FRANKFORT — Larry and Darlene Morden live just down the road from the charred ruins of their former neighbors' home, a crime scene that ranks among Benzie County's most enduring mysteries.
They've heard variations of the same question countless times: What kind of madness in the Luedtke house off Pautz Road left three family members dead — at least one murdered — amid the rubble of arson on a crisp, late fall morning?
"We still have many people asking us, and we say we don't know anything more than anybody else," Darlene Morden said.
Investigators continue to wait for final forensic reports that could explain how and maybe why Chris Luedtke, 52, his wife Linda, 45, and their son, Christopher, 17, died. Benzie Sheriff Rory Heckman is upset the final report is taking so long to arrive.
"We're at the stage where we need the written report on this," he said, "It's very difficult when you don't have some of the key elements of your case answered."
Police ruled the Nov. 16 fire arson and said Christopher died from multiple gunshot wounds hours or even days before fire destroyed the house.
Plenty of questions about the deaths — and what led up to them — remain unanswered. That's unsettling for many in and around Frankfort, where the family was well-known and the Luedtke name itself is woven into the city's history.
"Time heals a bit, but there's still a tremendous amount of anticipation of closure," Frankfort City Superintendent Josh Mills said. "We're always going to have a special memory for the Luedtkes, and the process of grieving gets a little bit easier, but there's definitely a need for closure for this community."
Answers coming soon?
Chris and Linda Luedtke ran an excavating business, and Christopher lived at home. It still isn't clear how Chris or Linda died — or who died first — though a .38-caliber handgun registered to Linda was found at the scene near what appeared to be a woman's body.
Grand Rapids-based forensic pathologist Dr. David Start, who is handling the case, informally told Heckman that Christopher definitively died of gunshot wounds and appears to have died one or two days before the fire.
Heckman recently wrote a letter formally requesting Start's final autopsy reports on all three victims, which he contends are long overdue.

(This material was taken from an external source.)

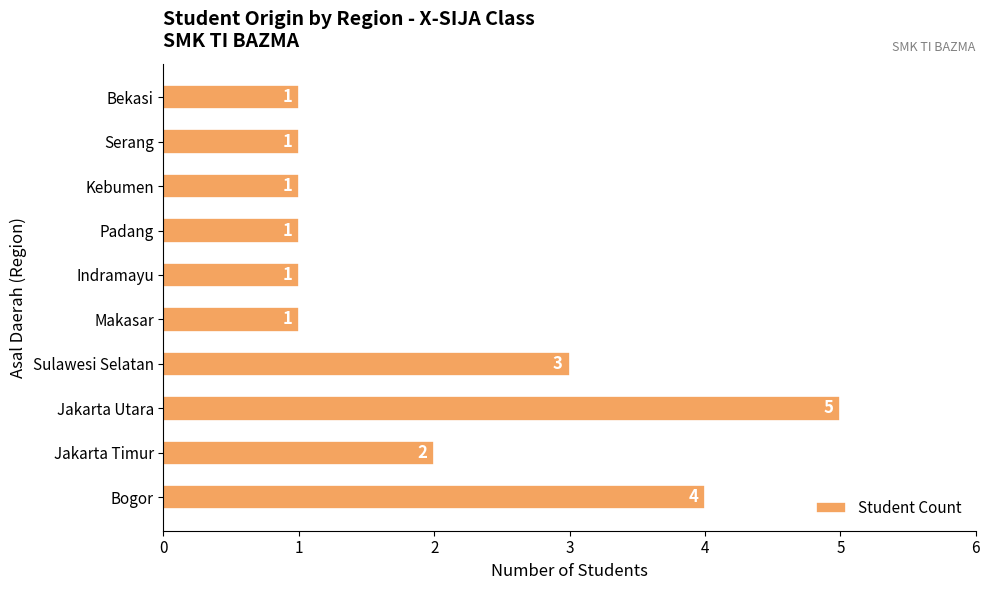

What is the difference between the maximum and minimum values?

4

"We have some unanswered questions, and we have said from day one we are going to let the evidence take us where it's going to take us in this investigation," he said. "Dr. Start's reports are important as part of the evidence that's going to tell us what happened. What can he tell us?"
Start told the Record-Eagle he expects the final reports to be delivered as soon as this week. A heavy workload delayed the process, he said.

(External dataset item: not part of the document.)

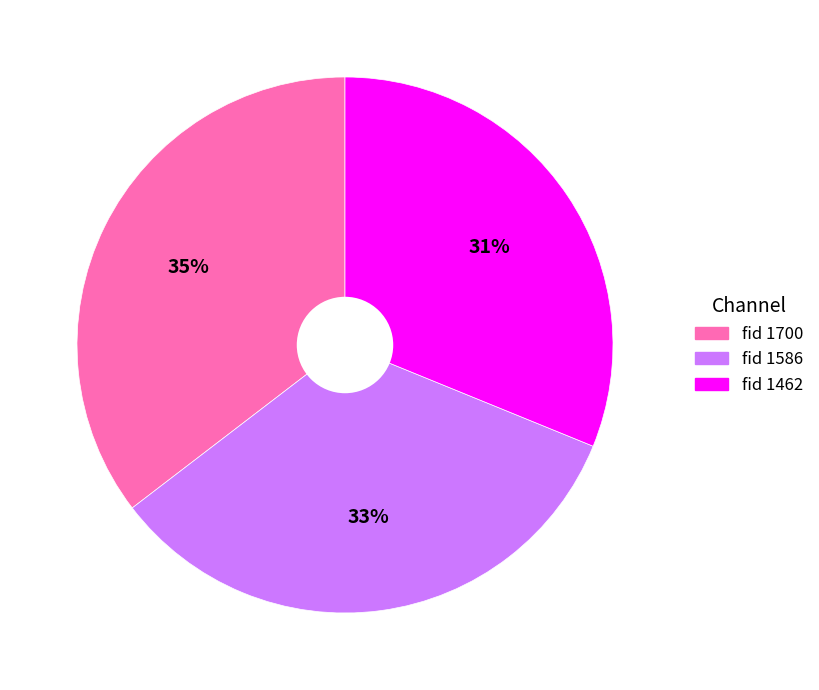

Does any single category account for the majority?

No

"I'm doing the best I can, but we were absolutely overloaded last year, and that continues into this year," he said. "These are complicated cases, and it just takes some time."
Start said he's already relayed important information that will be included in the reports to investigators, so he's not sure why Heckman is upset. Heckman said verbal reports don't carry much weight.

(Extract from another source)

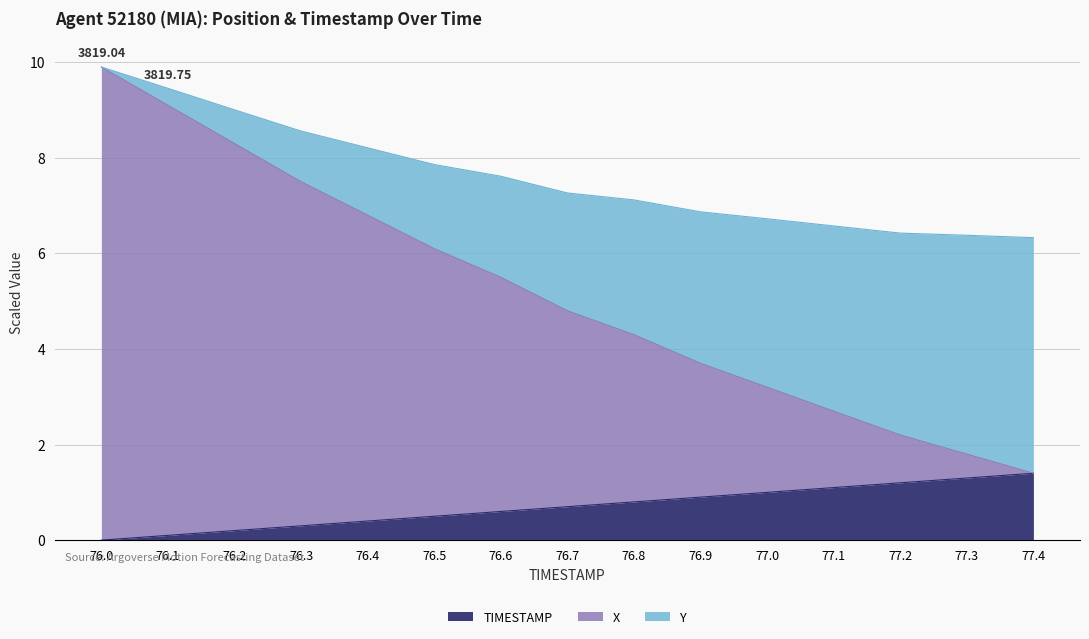

What position from the right is 76.8?

7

"Until it's in writing, we can't really hang our hat on it," he said.
Once the final reports arrive, Heckman said his department will pursue investigative subpoenas to question people connected to the case who haven't been entirely cooperative.
"We've got some questions, and people we've got to ask more questions of," he said.
Investigators want to speak with anyone and everyone who could provide information about the hours and days leading up to the incident, including the last people to speak with family members.
It appears unlikely that the Luedtkes were killed by someone outside the family, Heckman said, but it's too early to say that for sure.
"We're not going to make any assumptions," he said. "We're going to let the evidence tell us."
Neighbors still wonder
Rumors swirled in the community in the months after the incident. Some fingered organized crime, others pointed to family financial problems that boiled into violence.
"The town was a regular buzz for a long time," Larry Morden said. "Everybody had their opinions on what happened up there."
Authorities did determine that the Luedtkes faced considerable financial hardship, but the mob theory appears to be more fantasy than fact, investigators said.
Considering the speculation, hard answers would be appreciated, the Mordens said.
"It would be nice to find out," Darlene said. "People are curious."
Even if the autopsy specifies how Chris and Linda died, plenty of answers may remain, Larry said.
"You'll know how they died, but what led to it, what caused it that day, I don't think we'll ever know," he said.
Chris Luedtke's parents, Erich and Joan Luedkte, live in Frankfort. They declined to comment on the case, other than to say they believe investigators will eventually provide clarity.
"We're putting everything in their hands," Joan said. "We have complete faith in them."
Mills, the city's superintendent, saved a few voice mails from Chris Luedtke. He listens to them every now and then, he said, to remind himself of Chris' vibrant personality.
"Chris was a very colorful individual," he said. "And very well-respected."